Dans un entretien avec le hebdomadaire allemand Die Zeit, le président de la BCE Mario Draghi a fait savoir que la BCE préparait un programme de rachat d'obligations gouvernementales pour tenter de contrer les effets de la déflation. Le souci principal des autorités financières est la chute des prix, car ceci empire la situation des banques et des sociétés financières en augmentant la valeur réelle de leurs dettes.
Pour justifier les efforts de consolider la position des banques, on cite le fait que la BCE est censée maintenir l'inflation à un niveau en dessous mais près de 2 pour cent.
Des statistiques publiées par Eurostat révèlent que la zone euro est tombée dans la déflation pour la première fois depuis 2009. Les prix à la consommation de la zone euro sont descendus de 0,2 pourcent en décembre 2014, comparé à une hausse des prix de 0,3 pour cent en novembre.
« Tous les membres du Conseil des gouverneurs de la BCE sommes décidés à nous acquitter de notre mandat », a dit Draghi à Die Zeit.
Cette manifestation d'unité est factice. En fait, le conseil de gouverneurs de la BCE est profondément divisé : les représentants allemands s'opposent aux mesures de QE, craignant qu'elles rendront les banques allemandes responsables des dettes d'autres pays. Les banques allemandes sont déjà sous-capitalisées par rapport à leurs rivales américaines. Suite aux grands coups portés par la débâcle des subprimes en 2007-2008, elles craignent que leur situation ne soit encore affaiblie par un programme QE en Europe.
Malgré la menace croissante de déflation, les divisions à la BCE s'intensifient. Dans un entretien avec le magazine Der Speigel le 10 janvier, Sabine Lautenschläger, membre allemand du Conseil des gouverneurs de la BCE, a dit qu'elle n'était pas convaincue de la nécessité du rachat à grande échelle d'obligations gouvernementales.
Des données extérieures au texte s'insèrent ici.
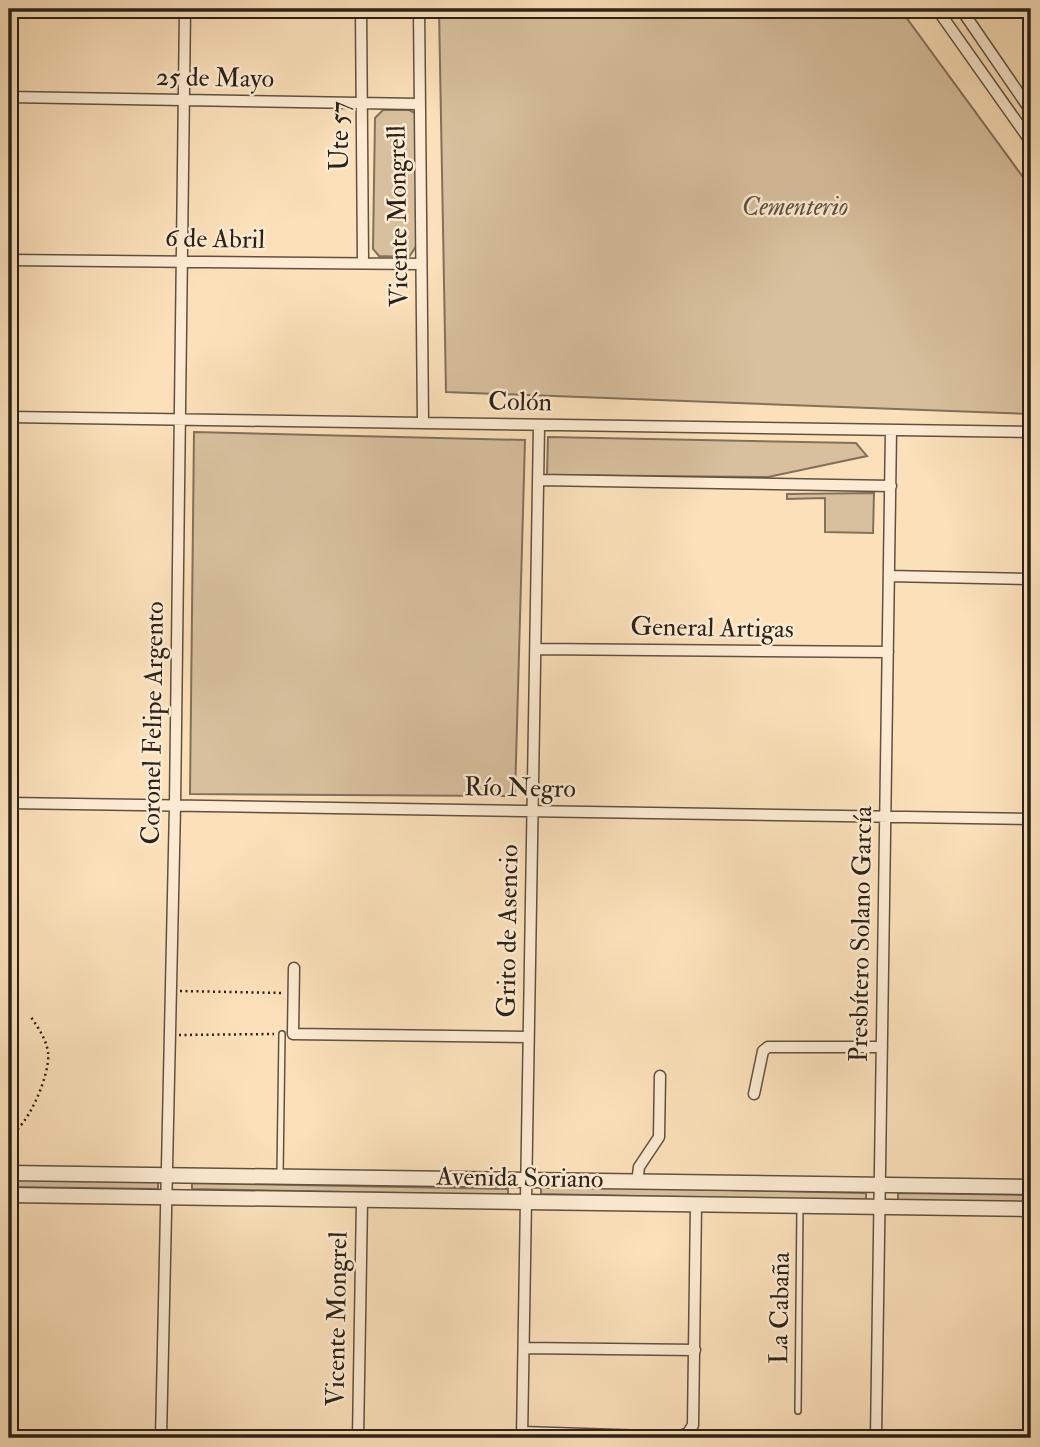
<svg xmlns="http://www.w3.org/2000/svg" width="1040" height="1447" font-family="'IM FELL Double Pica',serif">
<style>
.green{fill:#d8c09e;stroke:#82715b;stroke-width:2}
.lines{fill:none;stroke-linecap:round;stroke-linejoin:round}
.service-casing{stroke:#5f5240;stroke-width:8}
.minor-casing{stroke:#5f5240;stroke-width:13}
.tertiary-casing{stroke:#5f5240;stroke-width:17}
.path{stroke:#2b2218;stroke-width:2.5;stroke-dasharray:2 3.5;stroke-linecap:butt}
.service{stroke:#fcebd2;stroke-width:5}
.minor{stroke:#fcebd2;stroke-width:10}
.tertiary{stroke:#fcebd2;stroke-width:14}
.labels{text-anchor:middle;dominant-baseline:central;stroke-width:5;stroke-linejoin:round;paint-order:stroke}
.street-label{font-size:26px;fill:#2b2218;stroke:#fcebd2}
.park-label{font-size:26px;font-style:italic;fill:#5f5140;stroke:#fcebd2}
</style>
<rect width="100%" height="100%" fill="#fbe0b9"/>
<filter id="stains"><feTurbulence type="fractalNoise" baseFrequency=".00286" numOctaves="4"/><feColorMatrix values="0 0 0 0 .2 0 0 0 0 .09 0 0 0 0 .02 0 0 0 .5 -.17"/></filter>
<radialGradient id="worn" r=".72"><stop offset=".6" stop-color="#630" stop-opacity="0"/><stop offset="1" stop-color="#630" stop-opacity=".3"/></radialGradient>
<path class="green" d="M439 9H900L1031 188V414L446 392Z
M383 110H409L415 113 417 245 409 257 379 256 373 249 375 118Z
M194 432 525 440 515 796 190 794Z
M548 437 856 443 867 456 768 477 547 475Z
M874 493 873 533 825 532V498L787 499V494Z
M9 1179 158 1182V1189L9 1187Z
M192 1183 508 1189V1195L192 1189Z
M541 1186 866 1193V1201L541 1194Z
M898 1193 1031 1195V1203L898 1201Z"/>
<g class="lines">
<defs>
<path id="service" d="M280 1174 282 1034
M798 1411 800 1206"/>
<path id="minor" d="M361 9 363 263
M419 9 423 423
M937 9 1031 142
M961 9 1031 111
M9 97 419 104
M9 260 421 264
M9 417 1031 432
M539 480 891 486
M889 576 1031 579
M536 649 888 652
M9 803 1031 819
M294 968 293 1034 528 1037
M754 1094 763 1051 768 1047H882
M637 1183 639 1167 659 1137 660 1076
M524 1348 695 1350
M522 1432 678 1437 688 1433 693 1425 696 1204
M161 1438 175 806 185 9
M358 1438 362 1200
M522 1438 539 425
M876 1438 891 430"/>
<path id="tertiary" d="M9 1173 1031 1187
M9 1195 1031 1209"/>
</defs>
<use href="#service" class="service-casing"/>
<use href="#minor" class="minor-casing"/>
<use href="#tertiary" class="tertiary-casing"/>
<path class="path" d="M180 991 282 993
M179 1035 274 1034
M9 1136C28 1127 51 1073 48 1052 46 1039 39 1029 31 1017"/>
<use href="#service" class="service"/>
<use href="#minor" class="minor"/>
<use href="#tertiary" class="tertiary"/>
</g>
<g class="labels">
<g class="street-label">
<text transform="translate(215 78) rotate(1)">25 de Mayo</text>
<text transform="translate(340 136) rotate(-90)">Ute 57</text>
<text transform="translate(398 216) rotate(-91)">Vicente Mongrell</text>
<text transform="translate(215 239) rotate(1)">6 de Abril</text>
<text transform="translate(520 402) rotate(1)">Colón</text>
<text transform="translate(712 628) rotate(1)">General Artigas</text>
<text transform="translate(153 723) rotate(-89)">Coronel Felipe Argento</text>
<text transform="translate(520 788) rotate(1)">Río Negro</text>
<text transform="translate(508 931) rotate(-89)">Grito de Asencio</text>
<text transform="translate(861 934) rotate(-89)">Presbítero Solano García</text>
<text transform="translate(520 1178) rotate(1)">Avenida Soriano</text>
<text transform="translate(780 1308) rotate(-89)">La Cabaña</text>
<text transform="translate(337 1319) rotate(-89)">Vicente Mongrel</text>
</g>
<g class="park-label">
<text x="795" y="207">Cementerio</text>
</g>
</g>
<rect width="1040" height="1447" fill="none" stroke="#fbe0b9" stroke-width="35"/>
<rect x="10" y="10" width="1019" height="1426" fill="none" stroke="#2b2218" stroke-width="3.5"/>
<rect x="18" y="18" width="1005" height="1412" fill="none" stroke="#2b2218" stroke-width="2"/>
<rect width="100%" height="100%" filter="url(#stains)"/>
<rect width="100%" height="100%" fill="url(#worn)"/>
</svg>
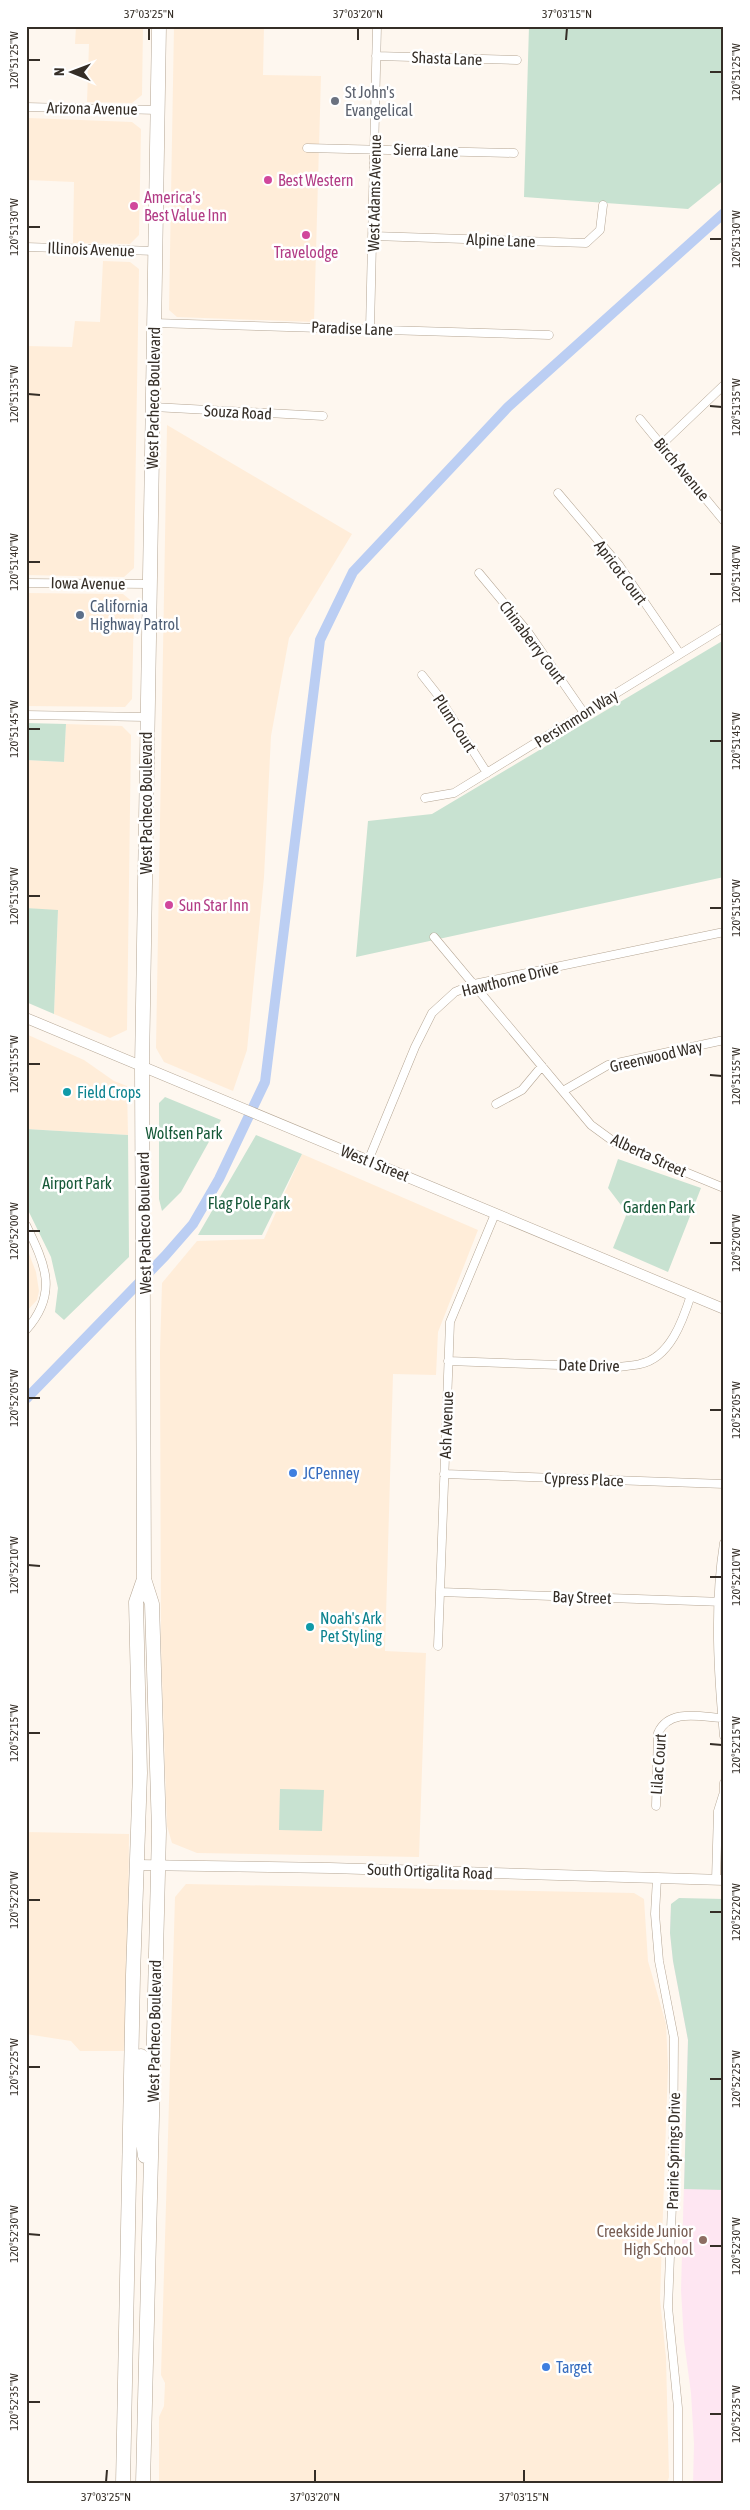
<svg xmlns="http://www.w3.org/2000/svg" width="750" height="2510" font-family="'Asap Condensed',sans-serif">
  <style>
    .built { fill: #ffedd9 }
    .education { fill: #fee6f2 }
    .green { fill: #c8e2d1 }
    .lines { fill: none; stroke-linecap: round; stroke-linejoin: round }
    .canal { stroke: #bbcef3; stroke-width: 10 }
    .street-casing { stroke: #b5a694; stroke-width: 9 }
    .secondary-casing { stroke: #b5a694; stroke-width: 11 }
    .highway-casing { stroke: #b5a694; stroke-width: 15 }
    .street { stroke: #fff; stroke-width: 8 }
    .secondary { stroke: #fff; stroke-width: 10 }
    .highway { stroke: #fff; stroke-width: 14 }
    .ticks { fill: none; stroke: #352e27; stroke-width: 2 }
    .worship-dot { fill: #6b7280; stroke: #fff; stroke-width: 2 }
    .hotel-dot { fill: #d1479c; stroke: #fff; stroke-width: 2 }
    .service-dot { fill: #5c6f8a; stroke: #fff; stroke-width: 2 }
    .culture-dot { fill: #0f9aa8; stroke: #fff; stroke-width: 2 }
    .shop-dot { fill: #3f7fe0; stroke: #fff; stroke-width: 2 }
    .education-dot { fill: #8d6e63; stroke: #fff; stroke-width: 2 }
    .labels { text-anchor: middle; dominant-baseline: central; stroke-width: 5; stroke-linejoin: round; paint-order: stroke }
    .street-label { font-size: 16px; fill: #352e27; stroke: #fff }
    .worship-label { font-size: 16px; fill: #5b616d; stroke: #fff; text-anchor: start }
    .hotel-label { font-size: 16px; fill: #b23c85; stroke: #fff; text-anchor: start }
    .service-label { font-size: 16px; fill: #4e5e75; stroke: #fff; text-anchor: start }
    .culture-label { font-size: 16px; fill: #0d838f; stroke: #fff; text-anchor: start }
    .park-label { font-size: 16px; fill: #155837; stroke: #fff }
    .shop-label { font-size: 16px; fill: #366cbe; stroke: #fff; text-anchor: start }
    .education-label { font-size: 16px; fill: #785e54; stroke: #fff; text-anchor: end }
    .neatline { fill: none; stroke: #352e27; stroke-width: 2 }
    .ticks-label { font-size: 12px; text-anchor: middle; fill: #352e27 }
  </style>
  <rect width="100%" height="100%" fill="#fef7ef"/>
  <path class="built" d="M76,26H143L142,95L132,103L87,102L89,44H75Z
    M174,26H264L263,75L321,76L314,322L177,317L169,310Z
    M29,118L132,122L141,129L139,235L130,244L73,243L74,182L28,180Z
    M103,261L130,262L139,269L134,568L124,577L26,575V346L72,347L75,321L100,322Z
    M167,425L352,534L289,638L271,736L264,877L247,1050L233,1091L164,1062L156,1048Z
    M26,593L123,594L134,603L132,699L125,707L26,706Z
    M66,724L122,726L131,735L127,1030L110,1038L54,1014L58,911L26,908V760L64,762Z
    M26,1034L84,1060L114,1081L127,1086L128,1135L26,1129Z
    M302,1154L478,1230L438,1332L436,1375L393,1374L385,1651L426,1653L419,1857L197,1853L172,1843L167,1826L161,1647L160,1352L162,1283L197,1241L264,1239Z
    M26,1246L36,1272L39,1291L37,1300L26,1312Z
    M26,1832L129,1834L127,2051H80L71,2041L26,2034Z
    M186,1884L634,1893L644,1899L648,1961L666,2024L668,2067L660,2299L666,2358L669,2477L667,2484H159V2417L164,2406L165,2383L161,2375L175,1897Z"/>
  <path class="education" d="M724,1900V2484H693L694,2444L691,2393L684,2341L681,2290L688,2040L673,1961L670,1933L671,1904Z"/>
  <path class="green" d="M529,26H724V180L688,209L524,197Z
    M724,640V877L356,957L368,821L432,814Z
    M26,723L66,724L64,762L26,760Z
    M26,908L58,910L54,1014L26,1002Z
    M165,1097L221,1120L181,1192L162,1211L159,1199V1103Z
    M26,1129L128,1135L129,1257L64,1320L55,1312L58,1288L51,1257L26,1206Z
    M256,1135L302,1154L262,1235H198Z
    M618,1159L701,1188L668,1272L613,1248L627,1213L608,1188Z
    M280,1789L324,1790L322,1831L279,1830Z
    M679,1898L724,1899V2190L684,2189L688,2040L673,1961L670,1933L671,1904Z"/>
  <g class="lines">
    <path class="canal" d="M26,1399L165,1256L193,1224L219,1179L265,1082L320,640L353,572L508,407L724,213"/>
    <g class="street-casing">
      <path id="street" d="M376,56L517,60
        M26,107L158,110
        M307,148L514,153
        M373,236L586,243L600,230L603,205
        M26,247L156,251
        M154,323L549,335
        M370,329L377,26
        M153,407L323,416
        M640,419L724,521
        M661,445L724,385
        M558,493L619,565L680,654
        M479,573L528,632L584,713
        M26,583L150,584
        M422,675L437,694L487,773
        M26,715L146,717
        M425,798L454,793L724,627
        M434,937L591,1125L617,1144L724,1188
        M563,1091L608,1065L724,1040
        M496,1104L522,1090L542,1066
        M368,1161L415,1047L432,1013L455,992L474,984L724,932
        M26,1225C45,1264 59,1293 26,1330
        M448,1361L617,1367C624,1366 633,1366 640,1364C670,1358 683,1320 691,1295
        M444,1474L724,1484
        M724,1543C714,1606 718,1673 724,1736
        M440,1592L724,1602
        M438,1646L450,1322L495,1214
        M724,1783V1797
        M656,1806L658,1733C669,1708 701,1717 724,1718
        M657,1878L655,1914L659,1961L674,2038L673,2179L668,2307L678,2408V2484
        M716,1880L718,1811L723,1795"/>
    </g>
    <g class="secondary-casing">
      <path id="secondary" d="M26,1018L724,1309
        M137,1865L330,1868L724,1880"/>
    </g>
    <g class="highway-casing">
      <path id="highway" d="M141,2056L142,2134L145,2156
        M123,2484L133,1975L140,1773L136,1602L144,1579L142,1067L159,26
        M143,2484L159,1831L152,1604L144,1579"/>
    </g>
    <use href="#street" class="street"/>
    <use href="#secondary" class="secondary"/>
    <use href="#highway" class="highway"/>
  </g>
  <path class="ticks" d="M149,40V28M358,40V28M566,40L567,28M28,60H40M710,72H722M28,227H40M710,239H722M28,394L40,395M710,406L722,407M28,562H40M710,574H722M28,729H40M710,741H722M28,896H40M710,908H722M28,1064H40M710,1075L722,1076M28,1231H40M710,1243H722M28,1398H40M710,1410H722M28,1565L40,1566M710,1577H722M28,1733H40M710,1744L722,1745M28,1900H40M710,1912H722M28,2067H40M710,2079H722M28,2234L40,2235M710,2246H722M28,2402H40M710,2414H722M106,2482L107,2470M315,2482V2470M524,2482V2470"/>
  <circle class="worship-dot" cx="335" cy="101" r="5"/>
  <g class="hotel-dot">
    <circle cx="268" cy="180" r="5"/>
    <circle cx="134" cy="206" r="5"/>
    <circle cx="306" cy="235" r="5"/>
    <circle cx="169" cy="905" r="5"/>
  </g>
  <circle class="service-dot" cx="80" cy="615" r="5"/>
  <g class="culture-dot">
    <circle cx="67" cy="1092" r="5"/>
    <circle cx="310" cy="1627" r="5"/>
  </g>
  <g class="shop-dot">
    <circle cx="293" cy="1473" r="5"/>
    <circle cx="546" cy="2367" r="5"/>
  </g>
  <circle class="education-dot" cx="703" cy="2240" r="5"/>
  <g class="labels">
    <g class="street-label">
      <text transform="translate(447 58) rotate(2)">Shasta Lane</text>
      <text transform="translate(92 108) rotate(1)">Arizona Avenue</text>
      <text transform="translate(426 150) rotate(2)">Sierra Lane</text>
      <text transform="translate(374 193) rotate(-89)">West Adams Avenue</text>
      <text transform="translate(501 240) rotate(2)">Alpine Lane</text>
      <text transform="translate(91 249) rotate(2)">Illinois Avenue</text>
      <text transform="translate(352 328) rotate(2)">Paradise Lane</text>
      <text transform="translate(153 398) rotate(-89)">West Pacheco Boulevard</text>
      <text transform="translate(238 412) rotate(3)">Souza Road</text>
      <text transform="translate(682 469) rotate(50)">Birch Avenue</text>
      <text transform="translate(621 572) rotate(53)">Apricot Court</text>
      <text transform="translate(88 583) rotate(1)">Iowa Avenue</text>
      <text transform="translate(533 642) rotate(53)">Chinaberry Court</text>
      <text transform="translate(576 718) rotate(-32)">Persimmon Way</text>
      <text transform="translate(455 723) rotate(57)">Plum Court</text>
      <text transform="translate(146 803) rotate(-90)">West Pacheco Boulevard</text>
      <text transform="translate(510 979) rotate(-14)">Hawthorne Drive</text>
      <text transform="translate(656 1056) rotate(-13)">Greenwood Way</text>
      <text transform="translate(649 1155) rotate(25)">Alberta Street</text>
      <text transform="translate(375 1163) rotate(22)">West I Street</text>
      <text transform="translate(144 1223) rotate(-91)">West Pacheco Boulevard</text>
      <text transform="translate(589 1365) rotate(1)">Date Drive</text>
      <text transform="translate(446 1425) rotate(-88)">Ash Avenue</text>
      <text transform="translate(584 1479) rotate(2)">Cypress Place</text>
      <text transform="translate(582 1597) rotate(2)">Bay Street</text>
      <text transform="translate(658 1764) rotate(-86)">Lilac Court</text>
      <text transform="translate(430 1871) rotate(2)">South Ortigalita Road</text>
      <text transform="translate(154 2031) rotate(-89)">West Pacheco Boulevard</text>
      <text transform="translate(673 2151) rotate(-89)">Prairie Springs Drive</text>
    </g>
    <g class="worship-label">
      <text x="345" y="92">St John's<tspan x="345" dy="18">Evangelical</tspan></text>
    </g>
    <g class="hotel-label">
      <text x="278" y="180">Best Western</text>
      <text x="144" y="197">America's<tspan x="144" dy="18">Best Value Inn</tspan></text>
      <text x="306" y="252" text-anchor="middle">Travelodge</text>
      <text x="179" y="905">Sun Star Inn</text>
    </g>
    <g class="service-label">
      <text x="90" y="606">California<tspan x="90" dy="18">Highway Patrol</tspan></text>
    </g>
    <g class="culture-label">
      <text x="77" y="1092">Field Crops</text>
      <text x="320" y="1618">Noah's Ark<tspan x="320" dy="18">Pet Styling</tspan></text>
    </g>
    <g class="park-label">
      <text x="184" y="1133">Wolfsen Park</text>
      <text x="77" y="1183">Airport Park</text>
      <text x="249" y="1203">Flag Pole Park</text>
      <text x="659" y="1207">Garden Park</text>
    </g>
    <g class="shop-label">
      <text x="303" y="1473">JCPenney</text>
      <text x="556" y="2367">Target</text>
    </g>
    <g class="education-label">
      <text x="693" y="2231">Creekside Junior<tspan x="693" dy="18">High School</tspan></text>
    </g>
  </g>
  <rect width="750" height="2510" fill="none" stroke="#ffffff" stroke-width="55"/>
  <g transform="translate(72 72) rotate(271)" stroke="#ffffff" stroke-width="4" paint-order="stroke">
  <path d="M0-4L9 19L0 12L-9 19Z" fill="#352e27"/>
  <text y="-8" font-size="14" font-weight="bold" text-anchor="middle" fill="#352e27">N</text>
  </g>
  <rect x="28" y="28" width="694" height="2454" class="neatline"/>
  <g class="ticks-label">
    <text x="149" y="18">37°03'25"N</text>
    <text x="358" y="18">37°03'20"N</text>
    <text x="567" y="18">37°03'15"N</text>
    <text transform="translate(14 60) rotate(-90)" y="4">120°51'25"W</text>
    <text transform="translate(736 72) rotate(-90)" y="4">120°51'25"W</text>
    <text transform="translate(14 227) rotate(-90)" y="4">120°51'30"W</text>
    <text transform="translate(736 239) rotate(-90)" y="4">120°51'30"W</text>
    <text transform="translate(14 394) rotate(-90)" y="4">120°51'35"W</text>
    <text transform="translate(736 407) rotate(-90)" y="4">120°51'35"W</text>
    <text transform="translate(14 562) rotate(-90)" y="4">120°51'40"W</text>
    <text transform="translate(736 574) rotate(-90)" y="4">120°51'40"W</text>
    <text transform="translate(14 729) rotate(-90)" y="4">120°51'45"W</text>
    <text transform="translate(736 741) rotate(-90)" y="4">120°51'45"W</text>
    <text transform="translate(14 896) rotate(-90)" y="4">120°51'50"W</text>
    <text transform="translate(736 908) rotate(-90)" y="4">120°51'50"W</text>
    <text transform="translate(14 1064) rotate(-90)" y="4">120°51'55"W</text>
    <text transform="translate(736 1076) rotate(-90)" y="4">120°51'55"W</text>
    <text transform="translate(14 1231) rotate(-90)" y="4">120°52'00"W</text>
    <text transform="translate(736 1243) rotate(-90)" y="4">120°52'00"W</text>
    <text transform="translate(14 1398) rotate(-90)" y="4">120°52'05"W</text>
    <text transform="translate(736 1410) rotate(-90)" y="4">120°52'05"W</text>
    <text transform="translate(14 1565) rotate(-90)" y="4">120°52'10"W</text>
    <text transform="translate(736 1577) rotate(-90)" y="4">120°52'10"W</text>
    <text transform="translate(14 1733) rotate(-90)" y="4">120°52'15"W</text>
    <text transform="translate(736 1745) rotate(-90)" y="4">120°52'15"W</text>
    <text transform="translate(14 1900) rotate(-90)" y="4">120°52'20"W</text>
    <text transform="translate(736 1912) rotate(-90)" y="4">120°52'20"W</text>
    <text transform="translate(14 2067) rotate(-90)" y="4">120°52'25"W</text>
    <text transform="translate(736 2079) rotate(-90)" y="4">120°52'25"W</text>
    <text transform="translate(14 2234) rotate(-90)" y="4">120°52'30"W</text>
    <text transform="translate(736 2246) rotate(-90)" y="4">120°52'30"W</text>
    <text transform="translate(14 2402) rotate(-90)" y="4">120°52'35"W</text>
    <text transform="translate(736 2414) rotate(-90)" y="4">120°52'35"W</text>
    <text x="106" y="2501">37°03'25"N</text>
    <text x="315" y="2501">37°03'20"N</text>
    <text x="524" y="2501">37°03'15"N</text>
  </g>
</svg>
Elle a dit que le problème n'était pas que les institutions financières du Sud de l'Europe manquaient de liquidités, car la BCE avait pris des mesures pour assurer qu'il y aurait des liquidités adéquates pendant les prochains mois. « Beaucoup de banques hésitent à fournir des prêts, car elles croient que le risque est trop grand que les débiteurs soient incapables de les rembourser », dit-elle.
Interrogée sur la possibilité que le « succès » da la politique de la US Federal Reserve, qui a injecté $4 mille milliards dans les banques, pourrait provoquert un « changement d'idées » en Europe, elle a répondu que la comparaison était trompeuse. Elle a insisté que les « particularités » de la zone euro, en tant que « zone monétaire comprenant 19 Etats souverains », devaient être prises en compte.
En d'autre termes, l'effort pour développer une politique unie échoue face à la division de la zone entre des états-nation rivaux en conflit.
Ces divisions se creusent suite à la décision de la BCE le 22 janvier d'injecter 1.100 milliards d'euros dans les marchés financiers. Une des propositions qui est considérée est que les rachats d'obligations souveraines soient effectués à la condition que la banque centrale du pays dont les obligations sont rachetées en soit le garant financier.
Dans un article du Financial Times, le commentateur Wolfgang Münchau a fait remarquer qu'une telledécision serait « effectivement la fin de la politique de la monnaie unique », ajoutant que ceux qui l'avaient soutenue regretterait qu'« ils aient jamais demandé le QE en premier lieu ».
Toutes les ramifications de la décision suisse ne se sont pas encore fait ressentir. Mais elle a déjà souligné la fragilité croissante des marchés financiers. La manière dont on l'a prise, sans concertation préalable avec d'autres autorités financières, révèle que le conflit d'intérêts nationaux contraires s'intensifie à mesure que la crise économique s'approfondit.